Dataset entries:
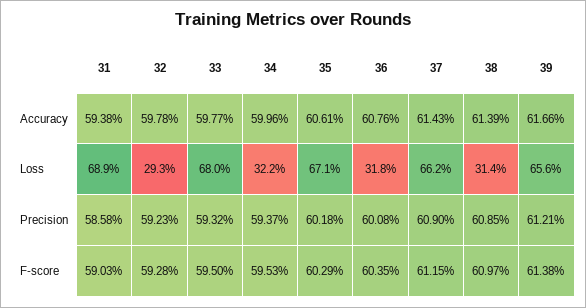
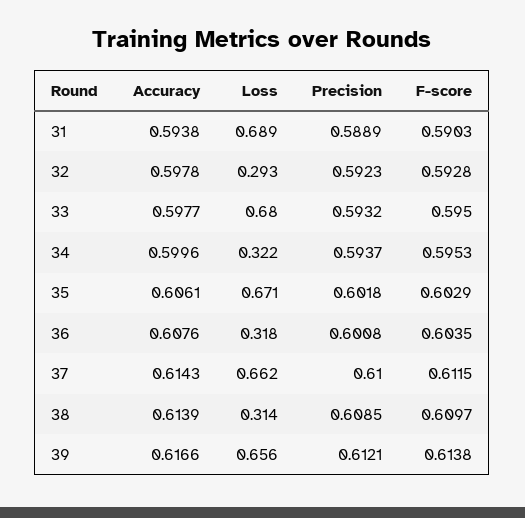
  {
    "31": {
      "Accuracy": 0.5938,
      "Loss": 0.689,
-     "Precision": 0.5858,
+     "Precision": 0.5889,
      "F-score": 0.5903
    },
    "32": {
      "Accuracy": 0.5978,
      "Loss": 0.293,
      "Precision": 0.5923,
      "F-score": 0.5928
    },
    "33": {
      "Accuracy": 0.5977,
      "Loss": 0.68,
      "Precision": 0.5932,
      "F-score": 0.595
    },
    "34": {
      "Accuracy": 0.5996,
      "Loss": 0.322,
      "Precision": 0.5937,
      "F-score": 0.5953
    },
    "35": {
      "Accuracy": 0.6061,
      "Loss": 0.671,
      "Precision": 0.6018,
      "F-score": 0.6029
    },
    "36": {
      "Accuracy": 0.6076,
      "Loss": 0.318,
      "Precision": 0.6008,
      "F-score": 0.6035
    },
    "37": {
      "Accuracy": 0.6143,
      "Loss": 0.662,
-     "Precision": 0.609,
+     "Precision": 0.61,
      "F-score": 0.6115
    },
    "38": {
      "Accuracy": 0.6139,
      "Loss": 0.314,
      "Precision": 0.6085,
      "F-score": 0.6097
    },
    "39": {
      "Accuracy": 0.6166,
      "Loss": 0.656,
      "Precision": 0.6121,
      "F-score": 0.6138
    }
  }

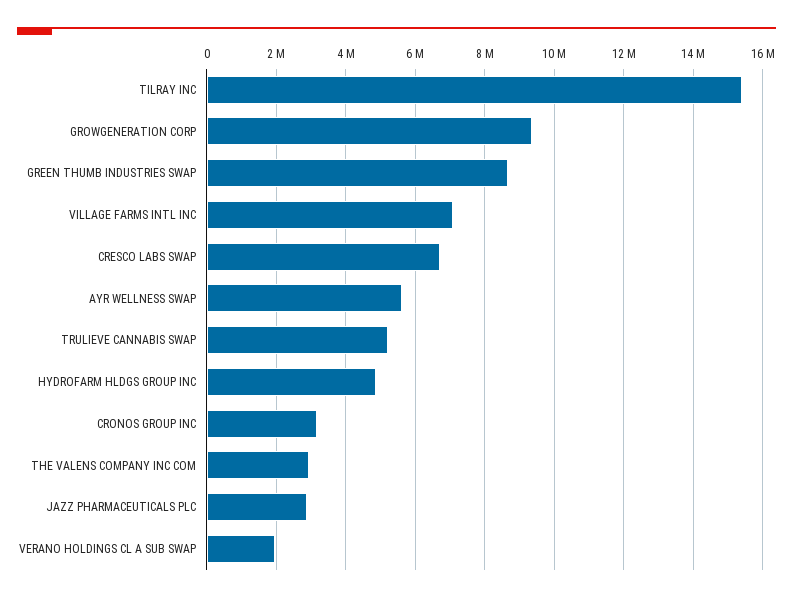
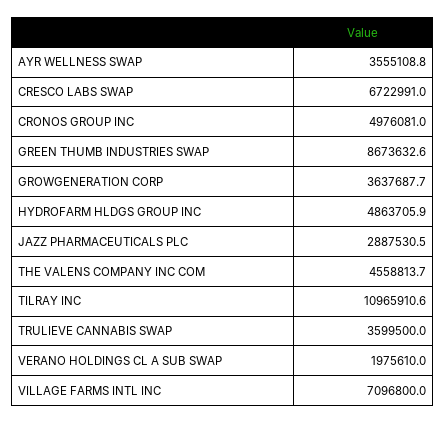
  {
-   "TILRAY INC": 15400000,
+   "TILRAY INC": 10965910.6,
-   "GROWGENERATION CORP": 9400000,
+   "GROWGENERATION CORP": 3637687.7,
    "GREEN THUMB INDUSTRIES SWAP": 8673632.6,
    "VILLAGE FARMS INTL INC": 7096800,
    "CRESCO LABS SWAP": 6722991,
-   "AYR WELLNESS SWAP": 5600000,
+   "AYR WELLNESS SWAP": 3555108.8,
-   "TRULIEVE CANNABIS SWAP": 5200000,
+   "TRULIEVE CANNABIS SWAP": 3599500,
    "HYDROFARM HLDGS GROUP INC": 4863705.9,
-   "CRONOS GROUP INC": 3200000,
+   "CRONOS GROUP INC": 4976081,
-   "THE VALENS COMPANY INC COM": 3000000,
+   "THE VALENS COMPANY INC COM": 4558813.7,
    "JAZZ PHARMACEUTICALS PLC": 2887530.5,
    "VERANO HOLDINGS CL A SUB SWAP": 1975610
  }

• [Aim of the task]: What you give back must match the entries exactly, apart from the omitted pictures.

• [Answer box]:
  {
    "31": {
      "Accuracy": 0.5938,
      "Loss": 0.689,
-     "Precision": 0.5858,
+     "Precision": 0.5889,
      "F-score": 0.5903
    },
    "32": {
      "Accuracy": 0.5978,
      "Loss": 0.293,
      "Precision": 0.5923,
      "F-score": 0.5928
    },
    "33": {
      "Accuracy": 0.5977,
      "Loss": 0.68,
      "Precision": 0.5932,
      "F-score": 0.595
    },
    "34": {
      "Accuracy": 0.5996,
      "Loss": 0.322,
      "Precision": 0.5937,
      "F-score": 0.5953
    },
    "35": {
      "Accuracy": 0.6061,
      "Loss": 0.671,
      "Precision": 0.6018,
      "F-score": 0.6029
    },
    "36": {
      "Accuracy": 0.6076,
      "Loss": 0.318,
      "Precision": 0.6008,
      "F-score": 0.6035
    },
    "37": {
      "Accuracy": 0.6143,
      "Loss": 0.662,
-     "Precision": 0.609,
+     "Precision": 0.61,
      "F-score": 0.6115
    },
    "38": {
      "Accuracy": 0.6139,
      "Loss": 0.314,
      "Precision": 0.6085,
      "F-score": 0.6097
    },
    "39": {
      "Accuracy": 0.6166,
      "Loss": 0.656,
      "Precision": 0.6121,
      "F-score": 0.6138
    }
  }

  {
-   "TILRAY INC": 15400000,
+   "TILRAY INC": 10965910.6,
-   "GROWGENERATION CORP": 9400000,
+   "GROWGENERATION CORP": 3637687.7,
    "GREEN THUMB INDUSTRIES SWAP": 8673632.6,
    "VILLAGE FARMS INTL INC": 7096800,
    "CRESCO LABS SWAP": 6722991,
-   "AYR WELLNESS SWAP": 5600000,
+   "AYR WELLNESS SWAP": 3555108.8,
-   "TRULIEVE CANNABIS SWAP": 5200000,
+   "TRULIEVE CANNABIS SWAP": 3599500,
    "HYDROFARM HLDGS GROUP INC": 4863705.9,
-   "CRONOS GROUP INC": 3200000,
+   "CRONOS GROUP INC": 4976081,
-   "THE VALENS COMPANY INC COM": 3000000,
+   "THE VALENS COMPANY INC COM": 4558813.7,
    "JAZZ PHARMACEUTICALS PLC": 2887530.5,
    "VERANO HOLDINGS CL A SUB SWAP": 1975610
  }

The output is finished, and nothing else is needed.